3.2 Observation of the Failure Surface

Due to the fact that the carbon fiber/matrix interaction has a strong effect on strength, scanning electron microscope (SEM) observations of the interphase regions of the described CFRP system after the burst test were done, see Fig. 12. Thereby, a slice of 10 mm thickness was cut out of the failure region of the specimen. In some areas the resin fiber bond is rather weak, resulting in interface cracks. For these structures possible uncertainties like residual stresses [27] or imperfections on the surface [28] due to the manufacturing process can be the reason. This causes a major decrease in radial direction strength and should be considered when choosing the fiber/matrix combination. The difference between weak and strong interfacial behavior was studied in [29–31].

Fig. 12

Scanning electron microscope (SEM) results of the failure surface (magnification range: 100× to 4000×)

3.3 FSBT compared to Simulation Results

The presented simulation result for the FSBT show a maximum load of F = 43 kN (see Section 2.4). The simulation was performed neglecting the contact between the load transfer elements and the scaled CFRP rotor. This does not affect the result in the failure point but the observed elastic deformation of the load transfer elements during the experiment showed a major difference compared to the simulation. The simulation showed no movement of the whole assembly transverse to the pulling direction that is caused by a stick-slip effect in the contact area and the low stiffness of the clamping unit compared to perfect boundary conditions in the simulation.
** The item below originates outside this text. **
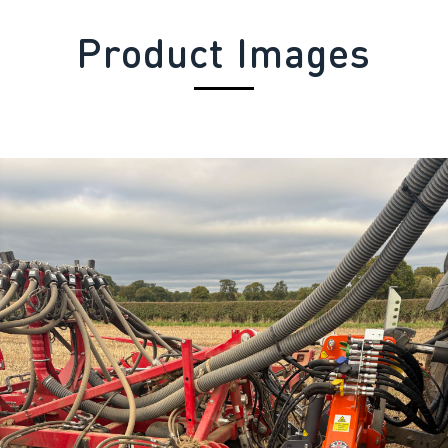
Product Images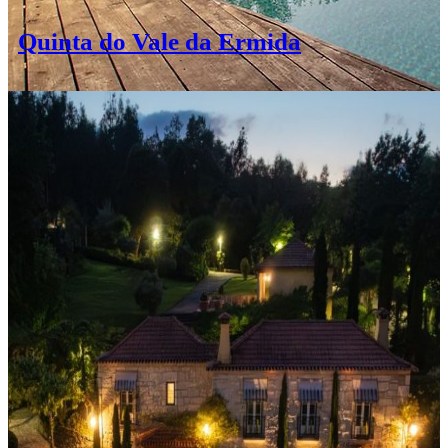
Quinta do Vale da Ermida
In fact, the simulation result shows a lower maximum load of F = 43 kN that is in very good coincidence with the FSBT test procedure, where the rotor cracked at F = 45 kN. Furthermore, the failure point of simulation and experimental result show very good agreement.

4 Conclusion

In this paper a flywheel static burst test (FSBT) to burst a carbon fiber reinforced plastic (CFRP) flywheel rotor with nearly the same stress distribution as in the dynamic case rotating with maximum speed is presented. Failure prediction was done using different maximum stress criteria and a safety factor calculated using the Tsai-Wu criterion. Dynamic simulation results of a 7 kWh FESS rotor and static simulation results of the FSBT are in very good agreement including the failure point as well as the stress distribution and the maximum load. To identify the parameters of the used CFRP-material, a set of tensile tests has been carried out.
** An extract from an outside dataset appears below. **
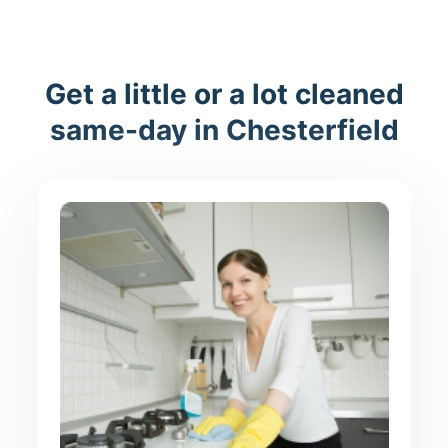
Get a little or a lot cleaned
same-day in Chesterfield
Furthermore, the test procedure has been proved experimentally utilizing a universal testing machine and a scaled flywheel rotor. The experiment proves the static simulation of the FSBT. Furthermore, the quasistatic FE-simulation results of the flywheel rotor using inertia loads compare well to the experimental data of the static burst test. The assumption of a linear system agrees very well with the measurement results. Also the importance of the radial strength of the used material, especially for thick-walled rotor geometries is shown, which is of major relevance for choosing the correct material and rotor geometry. Hence, the presented test method is a very good controllable and observable possibility to test a high speed FESS rotor in a static way instead of a much more expensive and dangerous dynamic spin up test.